The Last of the Firedrakes (The Avalonia Chronicles #1)
I received a copy of this book via Netgalley in exchange for an honest review.
What I Liked
- Rafe: My feelings for Rafe remind me of that pen commercial where the guy isn’t doing anything, but the girls still fawn over him. Rafe doesn’t do much in the story other than safe Aurora and yet I love his character. I love that he’s always there to save Aurora in the nick of time (like a superhero) and expresses his emotions in the most boy-like way (telling Aurora not to get into trouble while he’s away). Even though Rafe doesn’t play a large role in the story, just having him in Aurora’s life made Aurora do things that made me laugh. (Most readers probably won’t find the story funny, but I stopped taking Aurora seriously early on.)
- The end: At the 65/70% mark, the story begins to pick up.

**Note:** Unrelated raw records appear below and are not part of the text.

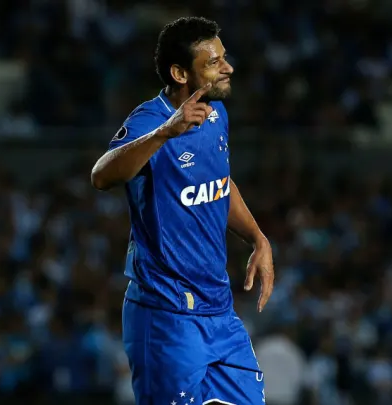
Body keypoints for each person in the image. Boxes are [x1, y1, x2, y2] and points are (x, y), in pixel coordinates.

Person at [90, 16, 275, 405]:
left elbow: (219, 184)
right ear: (179, 73)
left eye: (225, 58)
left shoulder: (216, 114)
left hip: (219, 312)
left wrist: (257, 238)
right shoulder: (150, 120)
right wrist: (164, 134)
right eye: (214, 62)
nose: (229, 67)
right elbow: (102, 175)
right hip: (166, 315)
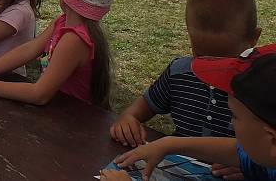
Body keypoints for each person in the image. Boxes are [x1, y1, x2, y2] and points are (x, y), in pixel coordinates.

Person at [109, 0, 261, 179]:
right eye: (203, 58)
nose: (213, 68)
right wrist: (127, 119)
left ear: (254, 38)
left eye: (227, 60)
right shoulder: (179, 72)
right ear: (190, 36)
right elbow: (138, 109)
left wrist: (254, 164)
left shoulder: (262, 86)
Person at [102, 44, 276, 181]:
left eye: (236, 117)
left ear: (272, 139)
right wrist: (169, 144)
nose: (232, 122)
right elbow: (236, 152)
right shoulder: (269, 155)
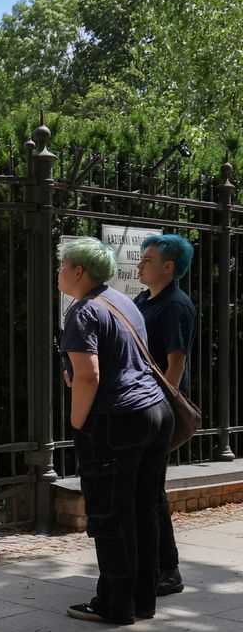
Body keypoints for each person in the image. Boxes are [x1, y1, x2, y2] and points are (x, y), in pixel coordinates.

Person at [59, 237, 172, 625]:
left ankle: (115, 604)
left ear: (78, 271)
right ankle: (144, 600)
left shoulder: (82, 312)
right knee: (143, 509)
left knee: (109, 514)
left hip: (117, 419)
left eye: (62, 266)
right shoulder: (123, 301)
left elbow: (89, 375)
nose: (58, 272)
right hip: (154, 411)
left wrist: (78, 425)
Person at [134, 234, 196, 597]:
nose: (140, 265)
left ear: (168, 267)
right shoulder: (145, 299)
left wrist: (159, 406)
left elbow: (176, 363)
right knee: (146, 488)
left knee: (152, 490)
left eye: (148, 260)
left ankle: (167, 570)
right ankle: (153, 565)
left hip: (157, 408)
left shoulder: (176, 305)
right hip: (144, 404)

This is because the latter part of the book has a “big reveal,” the confrontation/fight scene, and details that set up the next book. However, if, like me, you pick up on the clues presented at the beginning of the story, the ending is pretty predictable. I think the only thing that drove me to finish the story was my desire to see my predictions come true. Additionally, the ending was good because it seemed to be a faster pace than the rest of the book. It doesn’t deviate far from the Aurora gets in trouble, is saved, gets scolded cycle, but it seems more interesting and slightly faster. Plus, the details that set up the next book have me waiting in anticipation.
What I Disliked
- Aurora: For the first 10-15% of the story, Aurora spends most of the time crying. Sure, there are parts that warrant a few tears. But she’d start crying at the drop of a dime, which became annoying quickly. The rest of the book Aurora spent her time making bad decisions that I just knew were going to blow up in her face. Again, once I stopped taking the story seriously the story became funnier because it was just a matter of waiting to see what went wrong next. Aurora’s behavior and actions are what caused the predictable cycle of the story. Besides continuously getting into trouble, I didn’t like Aurora simply because she didn’t give me a reason to like her. Every time she vowed to take responsibility and behave like the queen people needed, she would action in a way similar to before she promised to improve thus showing no improvement in her character.
- Writing style: My feelings about the writing style are all over the place. This is partly because the writing seems to change a lot. Therefore, instead of trying to write a coherent paragraph detailing what bothered me, I’m going to use bullet points to hopefully get my point across.
- Cliches: From holding a forgotten breath to miniscule pieces of time feeling like chunks of time to stereotypical physical descriptions, this book is riddled with cliches. Writing isn’t easy, but for once, can the protagonist keep breathing? Can seconds just feel like seconds? Does plain have to mean brown hair and brown eyes? (The last one is just me being picky because I have dark brown eyes and dark brown/black hair and I don’t want to think of myself as plain.)
- Tone: Aurora goes from a modern universe where smartphones and social media rule to an old-fashion realm where there’s no electricity and multiple kingdoms yet linguistically she transitions effortlessly. She has some trouble remembering the different statuses, but rarely is Aurora ever called out on talking differently.She credits some of her knowledge on previous internet research, but I think a more accurate portrayal of someone going through Aurora’s journey is someone who repeatedly stumbles over his/her speech as s/he picks up on that realms mannerisms. Again I’m being picky, but I just feel like the transition went too smoothly. I would have been totally freaking out and in withdrawal once it fully clicked that I couldn’t watch my favorite YouTubers or check my email anymore.
Overall, The Last of the Firedrakes isn’t a terrible story, but it’s the ending that has me wanting to continue with the trilogy. If not for that, I would give up on Aurora, the cliches, and the predictability.